私の死後50年後,私は死んでいるんだけど・・・


 ご存じの通り,現在のアメリカでは著作権保護期間は著作者の死後70年である。一方,現時点での日本では著作権保護期間は著作者の死後50年であり,欧米並に70年に延長しようと言う動きがあるらしい。「著作者の権利が守られる期間なんだから,長ければ長い方がいいんじゃないの?」という印象を持たれる方もいるかもしれないが,期間を延長することと著作者の権利を守ることは,全く無関係ではないかと思うのだ。


 例えば私も本を出版しているはしくれである以上,著作権は死後50年守ってもらえるらしい(・・・頼んだ覚えもないけどさ)。しかし,ふと我に返ってみると,この「死後50年」って私とは無関係な年月である。

 私は来年50歳になる。現在の健康に無頓着な生活を続けていたら,私の父親と同じくらいまで生きられたら御の字だろう。だとしたら,生きていられるのはせいぜい2025年ころまでだろう。著作権は,それからさらに50年も保護してもらえるそうだ。という事は,私の本の著作権が切れるのは2075年である。そしてもしも,著作権保護の期間が死後70年まで延長されるとしたら,著作権が切れるのは2095年である。もう,22世紀間近である。2075年になるとどうなっているかというと,私の息子は90歳くらいになる。生きているとしてもかなり高齢だ。孫だって60代である。曾孫だって子供を作っているころだろう。5年後にどうなっているかも判らないのだから,2075年となるとはるか遠く過ぎて私とは接点すらない。まして2095年となると,そんな死後の世界なんて知った事じゃないのである。

 少なくとも私に関する限り,死後の世界まで著作権を守ってもらっても何のメリットもないし,死んだらそれまでであって,その後はどうだっていい。私の死後,私の著作権が侵害されたって,化けて出て抗議するわけにもいかないじゃないか。それが常識ってもんだろう。


 大体,死後50年(70年)と聞いて,「おお,そんなに未来まで私の著作権を守ってくれるなんてありがたい。素晴らしい本を書き残そう」なんて考えて本の執筆を始める奴なんていないのである。
 「私の死後70年間,作品の権利を保護して子孫に残して欲しい。死後50年じゃ小説なんて馬鹿らしくて書けるか」という作家は一人もいないはずだ。同様に,「死後50年だったら駄作しか書かないけど,死後70年まで保護してくれるのなら傑作を書いてやろうじゃないか」という文筆家はただの一人もいないのである。著作権保護期間があろうとなかろうと,保護期間が死後1年だろうと死後100年だろうと,文章を何かを表現したい奴は文章を書くだろうし,絵が書きたくてしょうがない奴は絵を描くのである。
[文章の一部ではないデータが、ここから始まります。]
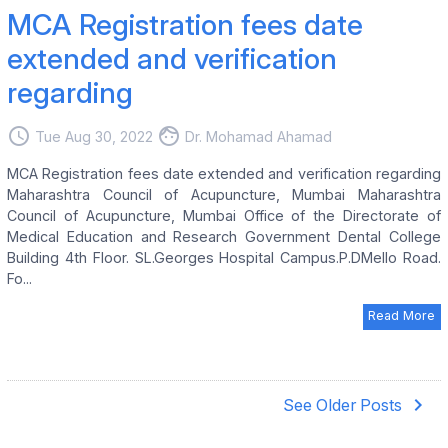
MCA Registration fees date
extended and verification
regarding
access_time
face
Tue Aug 30, 2022
Dr. Mohamad Ahamad
MCA Registration fees date extended and verification regarding
Maharashtra Council of Acupuncture, Mumbai Maharashtra
Council of Acupuncture, Mumbai Office of the Directorate of
Medical Education and Research Government Dental College
Building 4th Floor. SL.Georges Hospital Campus.P.DMello Road.
Fo...
Read More
navigate_next
See Older Posts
 つまり,著作権保護があるから創作活動が活発化するわけでもないし,著作権保護がなくなったら芸術が消滅するわけでもない。


 もちろん,小説家も絵描きも霞を食って生活しているわけじゃないから,彼らの生活を維持するための権利としての著作権は絶対に必要だが,それはせいぜい,著作者(創作者)が生きている間だけの権利でいいはずだ。「オヤジは好きなことをして本望だったろうけど,家族は犠牲になったんだから,せめてオヤジの死後くらいは楽をさせて」というのを認めるとしても,それなら著作権保護期間は著作者の配偶者の生存期間か子供たちが成人するまでの期間で十分だ。見たこともない曾孫の世代まで著作権を保護する必要はどこにあるのだろうか。


 くり返すが,著作権保護期間の長短と著作者の創作意欲は全く無関係だし,著作者の受ける利益とも無関係なのである。